La situazione trasporti era tutta in salita anche in Messico perché “di domenica sera i voli per l’Europa erano quasi tutti cancellati. Nel contempo, a casa in Italia, mia sorella e mia madre hanno contattato il sindaco di Cesena Enzo Lattuca che, appresa la situazione, ci ha fornito un contatto diretto con la Farnesina”. La svolta positiva è avvenuta tramite “una ragazza dell’ambasciata a Roma che ci ha fornito supporto costante, giorno e notte.
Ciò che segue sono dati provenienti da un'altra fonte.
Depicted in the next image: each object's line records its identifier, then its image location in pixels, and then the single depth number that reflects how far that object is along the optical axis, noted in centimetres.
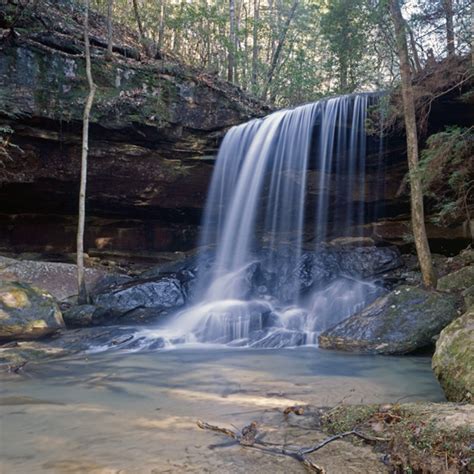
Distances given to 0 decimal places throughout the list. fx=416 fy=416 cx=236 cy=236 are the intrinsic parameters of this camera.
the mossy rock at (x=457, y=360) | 334
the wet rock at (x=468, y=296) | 625
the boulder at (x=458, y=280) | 788
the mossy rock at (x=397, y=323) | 611
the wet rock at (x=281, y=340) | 738
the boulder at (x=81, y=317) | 877
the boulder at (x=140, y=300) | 915
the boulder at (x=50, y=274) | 1103
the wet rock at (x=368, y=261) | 1153
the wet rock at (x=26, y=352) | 554
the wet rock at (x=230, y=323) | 812
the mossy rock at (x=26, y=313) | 693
Ci è stato detto che una volta raccolto un numero sufficiente di cittadini italiani, le autorità avrebbero organizzato un volo di emergenza con destinazione Milano per il rimpatrio”.
La situazione si è definitivamente sbloccata martedì scorso alle 21 locali quando “ci hanno avvisato di un volo Neos in programma il 25 marzo. Abbiamo passato tutta la notte nel tentare di acquistare due biglietti ma le carte di credito non funzionavano e nemmeno quelle dei nostri genitori in Italia. Così l’indomani abbiamo comprato in contanti i posti sull’aereo del rientro in un’agenzia viaggi locale”. La tratta di ritorno è scattata alle 9 del mattino da Cancun con arrivo diretto all’aeroporto di Malpensa all’una di notte del 26 marzo.
“Mettere piede in Italia ha cancellato definitivamente ogni nostra paura, ma abbiamo passato giorni infernali. E’ stata una lotta continua per quattro giorni, tra pianti, senza dormire e con molta paura in corpo. Altri paesi erano molto più organizzati per quanto riguarda la logistica dei rimpatri, noi ci siamo sentiti umiliati. Ora che racconto la storia seduta sul divano di casa sono più tranquilla – conclude – ma non è stata una bella esperienza”.